Our new Helm chart templates were not originally developed to handle multi-service deployment charts. When I created the eventgate chart, I used the wmf.releasename, which evaluates to .Chart.Name + .Release.Name to identify a service instance. The release name for e.g. the eventgate-analytics service is 'analytics'.
But this isn't quite right. Every time we deploy we get a new 'release', we just happen to force that the name of the release stays the same.
Alex and I recently had need to support live canary releases of a service. We want to be able to deploy a new image and/or configs to a limited number of pods and have them serve live traffic. This would allow us to first do the canary release, and then the main production release once the canary works fine. To do this, we'd add an extra release in the service's helmfile.yaml, like:
releases: - production: values: - "values.yaml" - "private/secrets.yaml" - canary: values: - "values.yaml" - "values-canary.yaml" - "private/secrets.yaml"
Values defined in canary.yaml would override the ones in values.yaml. canary.yaml would set things like replicas: 1 to ensure the canary only deployed one pod.
This approach works fine in the single app instance charts, where wmf.releasename makes sense, e.g. mathoid-production. For multi app instance charts where we are currently abusing the .Release.Name to ID the service, there is currently no real way to ID the app instance in the chart. If we kept things as they are now and added canary releases to both eventgate-main and eventgate-analytics, both eventgate-main and eventgate-analytics canary's wmf.releasename would evaluate to 'eventgate-canary'.
I propose we add a new main_app.name concept into our Helm charts, set in values.yaml. The chart's main values.yaml file doesn't know about multiple service instances, so it would just set this default to the chart's name (or whatever is appropriate). If a chart doesn't have multiple app instances, no change would be needed in the helmfile values.yaml. We'd also change wmf.releasename to evaluate to .Values.main_app.name + .Release.Name. Example:
mathoid service template variables
.Chart.Name: mathoid .Values.main_app.name: mathoid .Release.Name: production # (or canary) wmf.releasename: mathoid-production # (or mathoid-canary)
eventgate-main template variables
.Chart.Name: eventgate .Values.main_app.name: eventgate-main .Release.Name: production # (or canary) wmf.releasename: eventgate-main-production # (or eventgate-main-canary)
We'd also want to use the main_app.name in a label for all of the k8s resources. e.g.
labels: chart: {{ template "wmf.chartname" . }} # mathoid or eventgate app: {{ .Values.main_app.name }} # mathoid or eventgate-main release: {{ .Release.Name }} # production or canary
For resources that need to use matchLabels to actually match the exact release resources, we'd match all of chart, app and release.
Independent of above, we need a way for the production k8s nodePort Service resource to route to multiple releases.
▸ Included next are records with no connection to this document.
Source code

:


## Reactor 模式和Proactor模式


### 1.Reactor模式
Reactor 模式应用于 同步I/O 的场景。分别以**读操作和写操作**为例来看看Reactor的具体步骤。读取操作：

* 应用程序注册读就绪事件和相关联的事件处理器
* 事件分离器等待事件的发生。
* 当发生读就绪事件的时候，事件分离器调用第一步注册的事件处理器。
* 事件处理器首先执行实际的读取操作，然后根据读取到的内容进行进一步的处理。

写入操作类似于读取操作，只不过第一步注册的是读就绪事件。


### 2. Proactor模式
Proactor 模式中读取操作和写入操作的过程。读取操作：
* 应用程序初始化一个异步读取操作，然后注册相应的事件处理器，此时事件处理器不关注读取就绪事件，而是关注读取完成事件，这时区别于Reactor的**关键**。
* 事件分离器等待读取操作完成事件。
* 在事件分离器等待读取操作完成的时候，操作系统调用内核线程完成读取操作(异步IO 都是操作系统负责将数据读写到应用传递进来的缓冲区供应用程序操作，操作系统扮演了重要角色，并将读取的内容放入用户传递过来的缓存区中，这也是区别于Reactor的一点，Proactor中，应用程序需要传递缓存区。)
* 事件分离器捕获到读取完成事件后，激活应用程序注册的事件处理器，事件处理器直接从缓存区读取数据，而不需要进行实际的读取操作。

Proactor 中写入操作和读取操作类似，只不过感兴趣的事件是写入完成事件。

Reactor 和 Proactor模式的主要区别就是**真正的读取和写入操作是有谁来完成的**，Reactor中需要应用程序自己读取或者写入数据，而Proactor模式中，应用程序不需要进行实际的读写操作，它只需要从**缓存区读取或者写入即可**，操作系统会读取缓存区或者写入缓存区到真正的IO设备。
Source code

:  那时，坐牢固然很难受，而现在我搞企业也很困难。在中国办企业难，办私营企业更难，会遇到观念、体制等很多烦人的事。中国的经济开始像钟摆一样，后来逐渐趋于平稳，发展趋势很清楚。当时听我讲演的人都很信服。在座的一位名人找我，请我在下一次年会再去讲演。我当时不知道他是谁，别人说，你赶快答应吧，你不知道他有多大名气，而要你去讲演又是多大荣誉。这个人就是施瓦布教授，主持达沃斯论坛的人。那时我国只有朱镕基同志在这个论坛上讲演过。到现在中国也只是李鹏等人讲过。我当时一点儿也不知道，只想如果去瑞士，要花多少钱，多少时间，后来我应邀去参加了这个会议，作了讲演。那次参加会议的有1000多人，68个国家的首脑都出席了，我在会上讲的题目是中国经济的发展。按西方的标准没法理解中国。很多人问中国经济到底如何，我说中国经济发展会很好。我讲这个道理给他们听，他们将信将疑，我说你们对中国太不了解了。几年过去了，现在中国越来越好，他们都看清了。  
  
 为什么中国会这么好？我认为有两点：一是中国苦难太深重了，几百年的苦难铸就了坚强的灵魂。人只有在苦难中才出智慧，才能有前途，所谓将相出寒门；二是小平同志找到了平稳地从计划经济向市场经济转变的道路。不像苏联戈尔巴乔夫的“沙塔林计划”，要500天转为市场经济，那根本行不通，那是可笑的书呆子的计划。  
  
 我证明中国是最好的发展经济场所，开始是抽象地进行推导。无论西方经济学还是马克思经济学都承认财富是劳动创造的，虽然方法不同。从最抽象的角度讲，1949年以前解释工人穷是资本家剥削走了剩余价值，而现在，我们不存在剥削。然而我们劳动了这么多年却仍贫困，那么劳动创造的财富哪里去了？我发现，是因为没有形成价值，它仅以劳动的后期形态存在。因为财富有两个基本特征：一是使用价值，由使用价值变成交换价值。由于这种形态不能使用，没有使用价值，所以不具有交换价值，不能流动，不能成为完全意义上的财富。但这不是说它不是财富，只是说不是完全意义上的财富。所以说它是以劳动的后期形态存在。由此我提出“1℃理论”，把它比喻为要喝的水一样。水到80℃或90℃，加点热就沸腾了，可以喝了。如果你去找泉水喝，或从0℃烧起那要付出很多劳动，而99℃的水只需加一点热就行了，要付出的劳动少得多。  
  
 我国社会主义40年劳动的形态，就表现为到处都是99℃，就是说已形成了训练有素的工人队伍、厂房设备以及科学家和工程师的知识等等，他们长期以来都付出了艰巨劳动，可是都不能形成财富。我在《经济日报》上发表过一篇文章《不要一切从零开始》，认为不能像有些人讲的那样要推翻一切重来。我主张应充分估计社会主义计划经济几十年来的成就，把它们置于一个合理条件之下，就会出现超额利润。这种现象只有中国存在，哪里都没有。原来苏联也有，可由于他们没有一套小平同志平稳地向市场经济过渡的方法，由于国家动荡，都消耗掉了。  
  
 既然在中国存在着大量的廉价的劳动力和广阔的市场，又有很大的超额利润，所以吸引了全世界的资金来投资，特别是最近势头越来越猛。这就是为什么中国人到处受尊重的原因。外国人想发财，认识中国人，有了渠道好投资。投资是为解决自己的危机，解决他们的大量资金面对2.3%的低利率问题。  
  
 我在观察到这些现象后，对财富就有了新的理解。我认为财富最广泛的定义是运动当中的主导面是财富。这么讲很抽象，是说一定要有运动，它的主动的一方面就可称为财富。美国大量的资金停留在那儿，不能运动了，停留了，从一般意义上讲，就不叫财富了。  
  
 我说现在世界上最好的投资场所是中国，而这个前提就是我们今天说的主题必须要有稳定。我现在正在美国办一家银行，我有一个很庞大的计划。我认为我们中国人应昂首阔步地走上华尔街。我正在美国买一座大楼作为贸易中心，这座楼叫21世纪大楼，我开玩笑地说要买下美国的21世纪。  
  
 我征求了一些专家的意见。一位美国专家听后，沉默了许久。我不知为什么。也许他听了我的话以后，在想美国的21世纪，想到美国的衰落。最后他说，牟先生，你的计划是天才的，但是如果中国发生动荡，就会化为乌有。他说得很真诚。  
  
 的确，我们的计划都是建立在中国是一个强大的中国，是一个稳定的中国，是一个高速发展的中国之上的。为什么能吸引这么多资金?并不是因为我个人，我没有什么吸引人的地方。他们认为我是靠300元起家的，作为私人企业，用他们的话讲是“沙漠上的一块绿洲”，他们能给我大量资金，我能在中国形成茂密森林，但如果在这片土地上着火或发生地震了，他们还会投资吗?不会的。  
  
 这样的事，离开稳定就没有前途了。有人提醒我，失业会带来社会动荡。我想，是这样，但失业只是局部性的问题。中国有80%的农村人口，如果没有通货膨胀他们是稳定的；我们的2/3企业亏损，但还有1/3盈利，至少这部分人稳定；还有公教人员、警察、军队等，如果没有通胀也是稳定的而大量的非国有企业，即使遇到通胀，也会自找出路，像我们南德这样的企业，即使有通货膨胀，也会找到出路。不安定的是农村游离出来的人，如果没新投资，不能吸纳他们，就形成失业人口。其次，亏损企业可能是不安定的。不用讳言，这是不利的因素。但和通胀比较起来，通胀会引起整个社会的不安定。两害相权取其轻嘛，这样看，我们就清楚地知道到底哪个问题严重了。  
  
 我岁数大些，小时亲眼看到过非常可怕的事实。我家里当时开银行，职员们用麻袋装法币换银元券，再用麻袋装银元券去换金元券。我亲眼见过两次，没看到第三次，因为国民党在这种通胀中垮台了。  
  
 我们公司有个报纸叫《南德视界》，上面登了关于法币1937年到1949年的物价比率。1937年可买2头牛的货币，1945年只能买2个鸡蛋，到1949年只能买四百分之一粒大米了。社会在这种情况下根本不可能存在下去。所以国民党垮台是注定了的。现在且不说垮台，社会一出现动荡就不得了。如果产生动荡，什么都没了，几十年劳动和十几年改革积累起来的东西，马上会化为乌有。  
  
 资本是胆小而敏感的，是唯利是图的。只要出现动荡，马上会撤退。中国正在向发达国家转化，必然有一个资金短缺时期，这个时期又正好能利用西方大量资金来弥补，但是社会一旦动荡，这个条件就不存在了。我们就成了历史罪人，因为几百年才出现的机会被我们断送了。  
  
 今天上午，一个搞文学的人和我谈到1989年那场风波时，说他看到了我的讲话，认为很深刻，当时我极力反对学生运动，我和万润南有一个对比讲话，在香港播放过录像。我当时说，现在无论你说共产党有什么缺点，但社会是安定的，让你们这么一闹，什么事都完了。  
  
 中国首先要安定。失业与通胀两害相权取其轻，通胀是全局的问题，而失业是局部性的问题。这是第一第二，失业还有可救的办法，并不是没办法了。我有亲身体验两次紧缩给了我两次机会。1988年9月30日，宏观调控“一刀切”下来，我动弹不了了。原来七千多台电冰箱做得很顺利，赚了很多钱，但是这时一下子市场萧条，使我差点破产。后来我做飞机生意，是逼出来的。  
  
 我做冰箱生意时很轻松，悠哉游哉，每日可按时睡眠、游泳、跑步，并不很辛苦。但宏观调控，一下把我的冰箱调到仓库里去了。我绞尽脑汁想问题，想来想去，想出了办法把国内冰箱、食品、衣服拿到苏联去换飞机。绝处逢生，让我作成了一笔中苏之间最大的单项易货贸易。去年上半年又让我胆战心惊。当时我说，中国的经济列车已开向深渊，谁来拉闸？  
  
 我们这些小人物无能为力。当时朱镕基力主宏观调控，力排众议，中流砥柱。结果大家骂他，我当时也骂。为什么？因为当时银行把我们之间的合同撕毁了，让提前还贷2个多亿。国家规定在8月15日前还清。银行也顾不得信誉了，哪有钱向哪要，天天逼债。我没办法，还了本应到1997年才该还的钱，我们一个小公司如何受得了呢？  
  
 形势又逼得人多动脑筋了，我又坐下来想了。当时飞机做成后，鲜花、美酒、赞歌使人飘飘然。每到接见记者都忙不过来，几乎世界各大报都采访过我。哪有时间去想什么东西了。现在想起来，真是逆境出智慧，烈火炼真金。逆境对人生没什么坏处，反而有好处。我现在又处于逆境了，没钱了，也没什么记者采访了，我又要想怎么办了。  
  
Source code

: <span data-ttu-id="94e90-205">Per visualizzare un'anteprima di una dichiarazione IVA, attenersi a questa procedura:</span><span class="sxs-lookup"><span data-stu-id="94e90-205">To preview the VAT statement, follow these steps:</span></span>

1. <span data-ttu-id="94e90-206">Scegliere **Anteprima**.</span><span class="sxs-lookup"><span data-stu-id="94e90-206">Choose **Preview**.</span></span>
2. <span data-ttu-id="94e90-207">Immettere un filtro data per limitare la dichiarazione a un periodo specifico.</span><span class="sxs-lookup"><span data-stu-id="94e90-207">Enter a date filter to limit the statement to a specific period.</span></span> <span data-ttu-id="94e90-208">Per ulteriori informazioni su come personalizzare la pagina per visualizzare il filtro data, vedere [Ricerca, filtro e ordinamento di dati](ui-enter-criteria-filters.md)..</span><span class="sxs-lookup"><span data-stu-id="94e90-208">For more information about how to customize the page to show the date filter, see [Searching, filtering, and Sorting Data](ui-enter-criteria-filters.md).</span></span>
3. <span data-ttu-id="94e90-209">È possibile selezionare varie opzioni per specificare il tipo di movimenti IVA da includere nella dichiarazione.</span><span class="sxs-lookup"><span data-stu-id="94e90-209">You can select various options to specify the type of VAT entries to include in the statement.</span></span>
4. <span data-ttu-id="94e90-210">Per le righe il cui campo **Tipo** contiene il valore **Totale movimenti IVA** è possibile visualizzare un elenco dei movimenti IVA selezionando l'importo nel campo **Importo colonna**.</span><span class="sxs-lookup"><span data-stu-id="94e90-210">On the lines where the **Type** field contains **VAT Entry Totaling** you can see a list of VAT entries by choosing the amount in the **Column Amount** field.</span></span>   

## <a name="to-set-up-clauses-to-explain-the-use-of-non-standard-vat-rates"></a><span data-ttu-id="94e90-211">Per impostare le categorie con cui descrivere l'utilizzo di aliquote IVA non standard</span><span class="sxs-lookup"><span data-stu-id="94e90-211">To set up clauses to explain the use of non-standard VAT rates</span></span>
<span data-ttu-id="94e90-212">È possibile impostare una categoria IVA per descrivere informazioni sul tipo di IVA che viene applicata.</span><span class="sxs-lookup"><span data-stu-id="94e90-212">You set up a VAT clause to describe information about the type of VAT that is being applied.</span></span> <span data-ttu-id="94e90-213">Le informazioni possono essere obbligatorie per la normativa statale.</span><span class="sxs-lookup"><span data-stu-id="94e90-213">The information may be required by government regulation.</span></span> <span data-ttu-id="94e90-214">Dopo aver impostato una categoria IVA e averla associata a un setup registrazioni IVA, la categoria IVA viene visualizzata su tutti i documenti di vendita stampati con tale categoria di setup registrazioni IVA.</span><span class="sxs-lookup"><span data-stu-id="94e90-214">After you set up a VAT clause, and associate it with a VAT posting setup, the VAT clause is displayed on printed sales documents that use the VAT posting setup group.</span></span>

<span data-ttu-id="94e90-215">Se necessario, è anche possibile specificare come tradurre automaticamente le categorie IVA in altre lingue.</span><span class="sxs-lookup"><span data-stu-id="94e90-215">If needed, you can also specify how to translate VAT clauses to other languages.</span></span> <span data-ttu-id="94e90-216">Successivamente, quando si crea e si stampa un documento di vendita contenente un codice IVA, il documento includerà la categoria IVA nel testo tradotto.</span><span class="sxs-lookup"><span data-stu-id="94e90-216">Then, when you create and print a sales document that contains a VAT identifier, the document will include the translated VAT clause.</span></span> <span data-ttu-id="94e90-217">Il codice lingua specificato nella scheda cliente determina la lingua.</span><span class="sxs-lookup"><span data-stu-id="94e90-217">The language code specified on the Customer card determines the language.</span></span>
Alex and I have two different approaches to this.
Alex's approach uses a new service label (which currently is conditionally set to either the release name or a special addressed_by value, I think we should always set it to .Values.main_app.name as described above) to have the k8s Service match EITHER the app or the release, depending on another setting for the k8s service resource, .Values.service.address_other_releases. This approach has the advantage of defining a more complex hierarchy of k8s services resources per release. You could potentially have several active releases in a deployment, with each one targeting one or multiple releases.
Otto's approach (for which the author of this ticket is biased :p) just adds a new routing_tag label that the k8s Service uses to select which pods it should route to. The value of routing_tag is arbitrary and defaults to .Release.Name, which causes the Service to only route to pods in its release. To enable canary releases, we want the production k8s Services to route to the production release pods as well as the canary release pod. To do this, we set service.routing_tag in values.yaml and values-canary.yaml to a common value (a good choice is just the app name, e.g. 'eventgate-main') shared by both production and canary releases. Since the production release k8s Service will now route to the canary release pods, the canary release does not need a k8s Service resource deployed. This is accomplished by setting service.deployment: none in values-canary.yaml.